**** EXTRACTED TEXT
Journal article
The metabolically active subpopulation in Pseudomonas aeruginosa biofilms survives exposure to membrane-targeting antimicrobials via distinct molecular mechanisms
Biofilms are reported to be inherently refractory toward antimicrobial attack and, therefore, cause problems in industrial and medical settings. Pseudomonas aeruginosa biofilms contain subpopulations that exhibit high metabolic activity and subpopulations that exhibit low metabolic activity. We have found that membrane-targeting antimicrobials such as colistin, EDTA, SDS, and chlorhexidine specifically kill the inactive subpopulation in P. aeruginosa biofilms, whereas the active subpopulation survives exposure to these compounds.
********
• **WORK REQUEST 1**: Reproduce the passage of the biofilm article from "Journal article" to "to these compounds.".
• **WORK REQUEST 2**: According to the biofilm article, why do biofilms cause problems in industrial and medical settings?
Rely only on the biofilm article, with no outside knowledge.
**** PROVIDED RECORDS
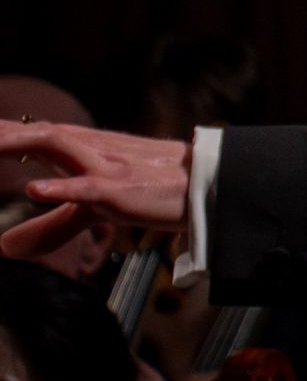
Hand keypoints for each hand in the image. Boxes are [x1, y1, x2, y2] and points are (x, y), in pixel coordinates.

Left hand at [0, 125, 189, 258]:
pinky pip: (88, 186)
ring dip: (19, 143)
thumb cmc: (155, 191)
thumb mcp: (93, 211)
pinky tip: (35, 188)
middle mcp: (93, 150)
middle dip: (3, 133)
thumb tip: (3, 247)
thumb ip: (50, 226)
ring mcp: (108, 167)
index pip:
********
• **ANSWER BOX 1**:
Journal article
The metabolically active subpopulation in Pseudomonas aeruginosa biofilms survives exposure to membrane-targeting antimicrobials via distinct molecular mechanisms
Biofilms are reported to be inherently refractory toward antimicrobial attack and, therefore, cause problems in industrial and medical settings. Pseudomonas aeruginosa biofilms contain subpopulations that exhibit high metabolic activity and subpopulations that exhibit low metabolic activity. We have found that membrane-targeting antimicrobials such as colistin, EDTA, SDS, and chlorhexidine specifically kill the inactive subpopulation in P. aeruginosa biofilms, whereas the active subpopulation survives exposure to these compounds.

• **ANSWER BOX 2**: Biofilms cause problems in industrial and medical settings because they are reported to be inherently refractory toward antimicrobial attack.